Opportunistic invasive fungal pathogens cause over 6.5 million life-threatening infections and 3.75 million deaths per year worldwide. The number of deaths per year is greater than those attributed to either tuberculosis, malaria, or breast cancer or prostate cancer. Bloodstream infections caused by Candida species (candidaemia) are one of the most frequent life-threatening invasive fungal infections, with the majority caused by one species, Candida albicans.

C. albicans colonises the gut of most healthy individuals but does not usually cause serious disease because the physical barriers between our gut and the bloodstream, combined with our immune defences and the suppressive powers of the indigenous gut microbiota, prevent these infections. However, this opportunistic pathogen can cause serious, life-threatening disseminated disease when these barriers and defences are compromised (e.g. seriously ill patients in the ICU, during cancer chemotherapy or immunotherapy, organ/stem cell transplantation, or when the gut microbiota is disturbed), which renders us vulnerable to infections from the C. albicans that colonises our gut. It is estimated that there are >1.5 million cases of candidaemia and invasive candidiasis per year worldwide, with a treated mortality rate of 35% and untreated mortality rate of >95%. There is an urgent clinical need for the development of diagnostics and new therapies for invasive candidiasis which research in my group aims to address in innovative ways.

Cell wall structure and biosynthesis. I have been studying the cell and molecular biology of C. albicans for almost 20 years and have developed specific expertise in the biosynthesis of the C. albicans cell wall and its structure. My postdoctoral research was focussed on the regulation of the synthesis of chitin, an essential structural polysaccharide found in the cell wall almost all pathogenic fungi, but is not found in humans, and so represents an attractive target for antifungal drugs. Utilising state-of-the-art imaging techniques, I have investigated the precise ultrastructure of the C. albicans cell wall. These methods include high pressure freezing/freeze substitution, transmission electron microscopy and electron tomography. Determining precisely how the cell wall components are arranged, and how their arrangement changes as cells encounter different conditions, has informed the understanding of the innate and adaptive immune responses to fungi.

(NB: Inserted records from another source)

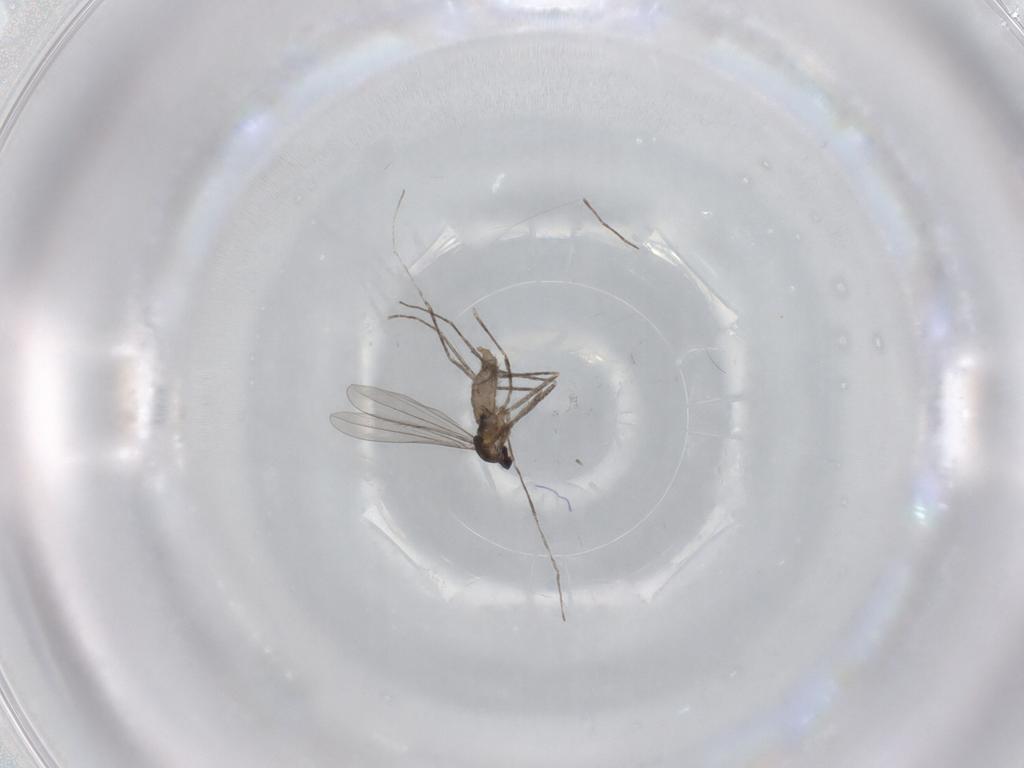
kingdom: Animalia
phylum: Arthropoda
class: Insecta
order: Diptera
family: Cecidomyiidae
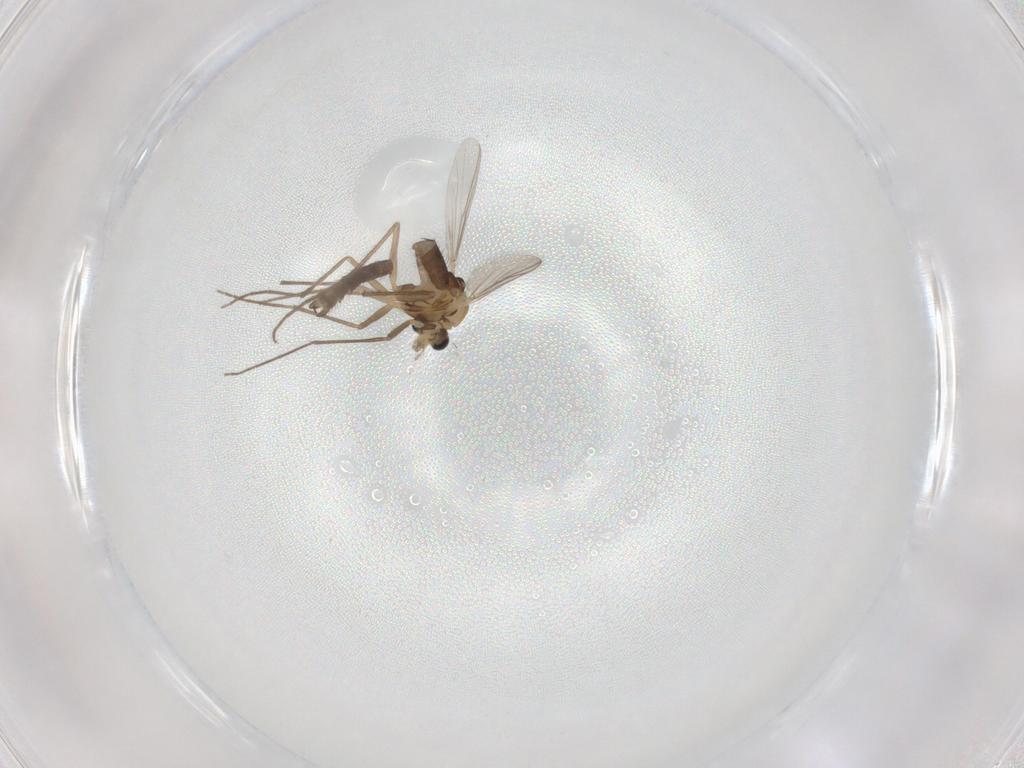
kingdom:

Development of antifungal polymers. In collaboration with Prof. Cyrille Boyer in the School of Chemical Sciences and Engineering at UNSW, and Dr Sascha Brunke at the HKI in Jena, Germany, I am developing novel antifungal polymers which resemble antimicrobial peptides with antifungal activity and determining their mode of action.

Gut fungi. I study the interactions between anaerobic gut bacteria and C. albicans with a view to developing microbiome-based therapeutics to prevent life-threatening infections from occurring.